Triggering Browser Download

We initially struggled to get the browser to recognise the download <a> element URL as a file download. We figured out that this required the HTTP Response Header from the Azure Blob container to include Content-Type and Content-Disposition. This can be set during the upload of the Blob [code]. We initially also could not get the headers to be returned from the Blob API during download even though we were successfully setting them. This was solved by setting the version of the blobServiceClient as apparently the default version does not include these headers [code].

JavaScript URL API

Given that the Solr queries are heavily reliant on the use of URL query parameters and the parts of the Download Function required us to detect and change a few of these. We found it very helpful to utilise the URL API in JavaScript rather than using string/Regex matching and string concatenation.

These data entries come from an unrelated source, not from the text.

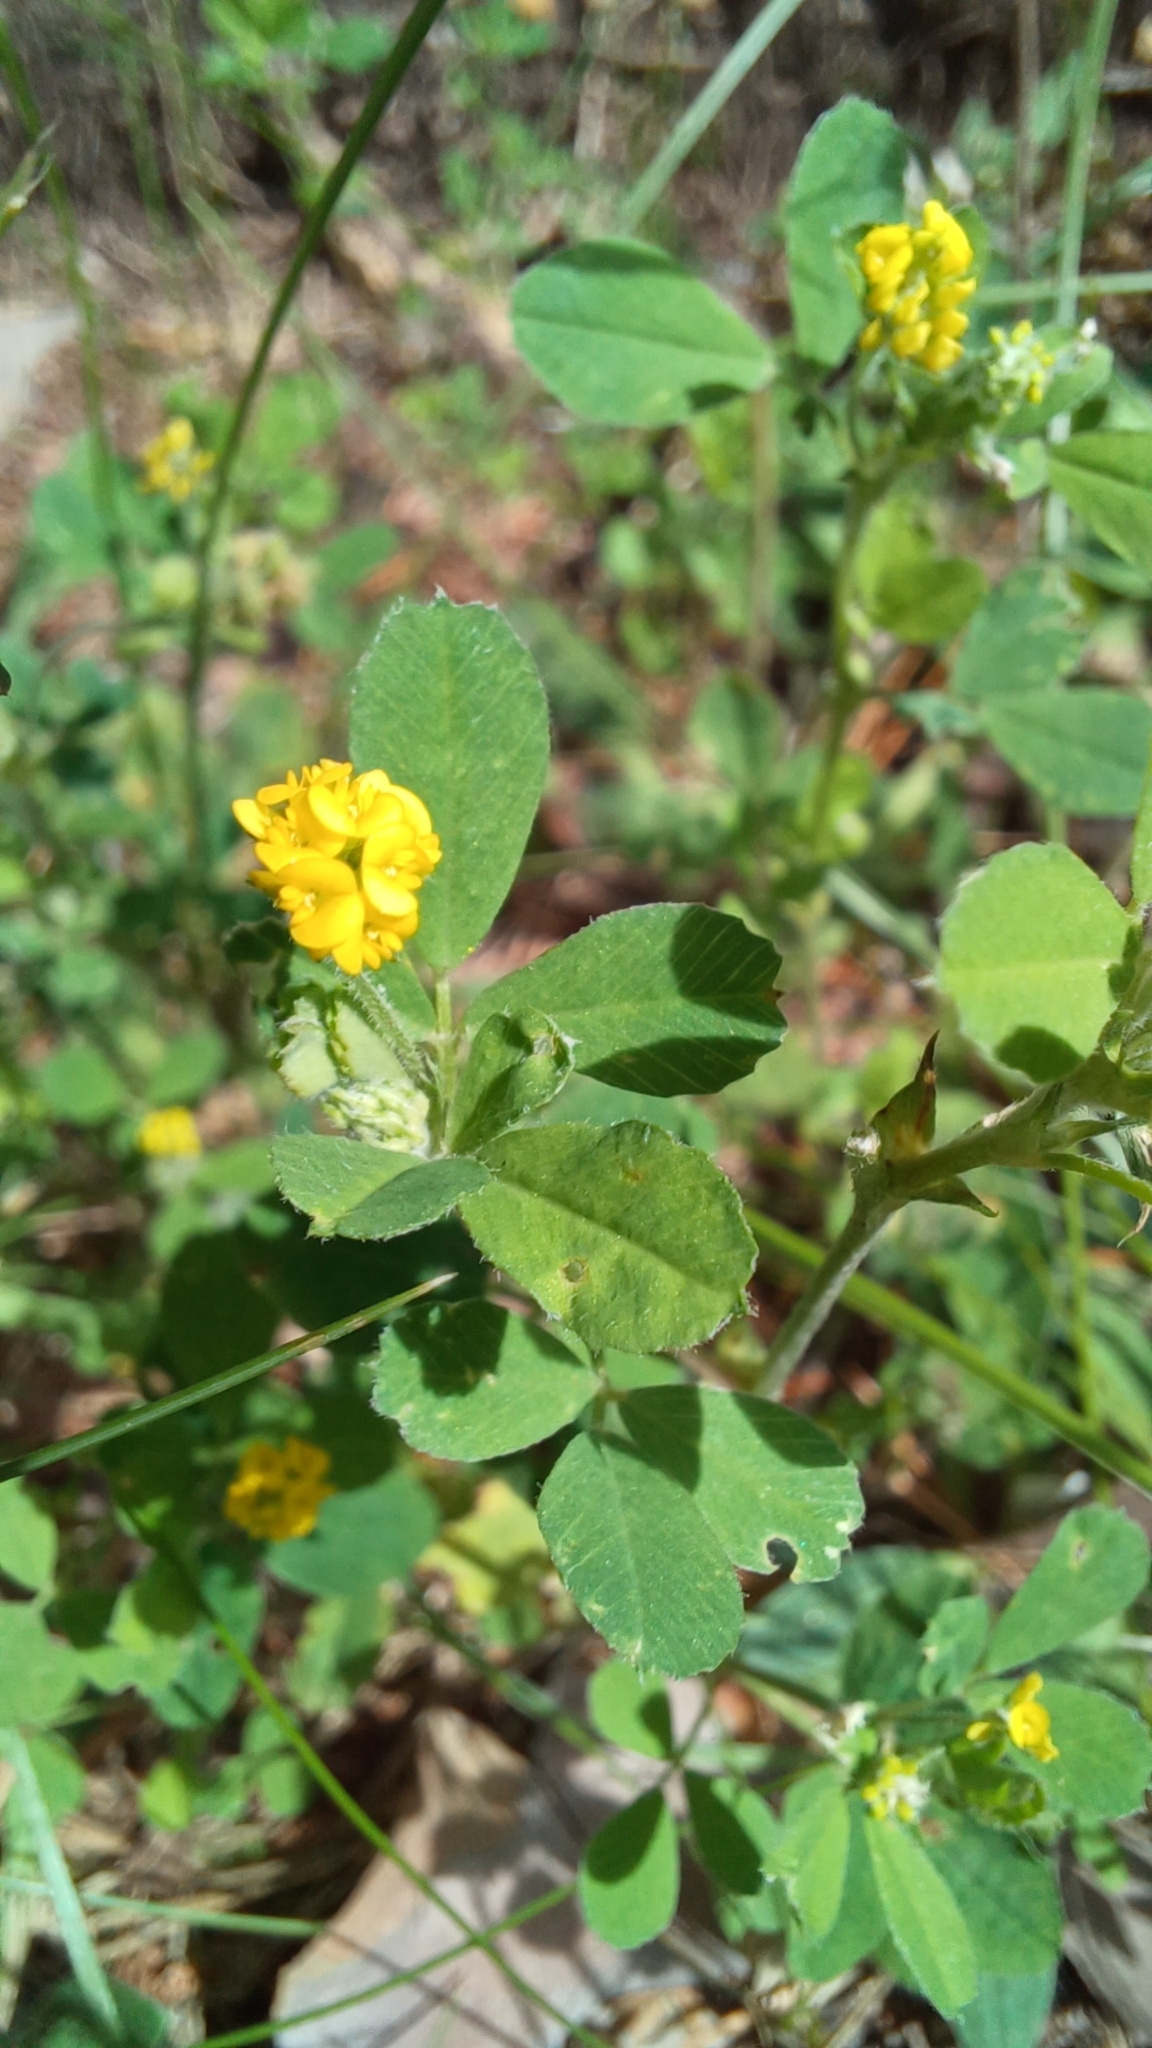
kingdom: Plantae
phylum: Tracheophyta
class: Magnoliopsida
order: Fabales
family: Fabaceae
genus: Medicago
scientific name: Medicago lupulina
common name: Black medick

const queryUrl = new URL(config.SOLRCONFIG.url + body.query);

// add sort if not present
if (!queryUrl.searchParams.has('sort')) {
    queryUrl.searchParams.set('sort', 'id desc');
}

Potential Improvements

Solr /export RequestHandler

Currently we’re using some standard Solr Request Handler’s based on the solr.SearchHandler class for the Solr queries. These aren’t necessarily designed for exporting data solrconfig.xml. So implementing endpoints based on the /export Requesthandler that is designed for exporting may become necessary if our data sets grow significantly.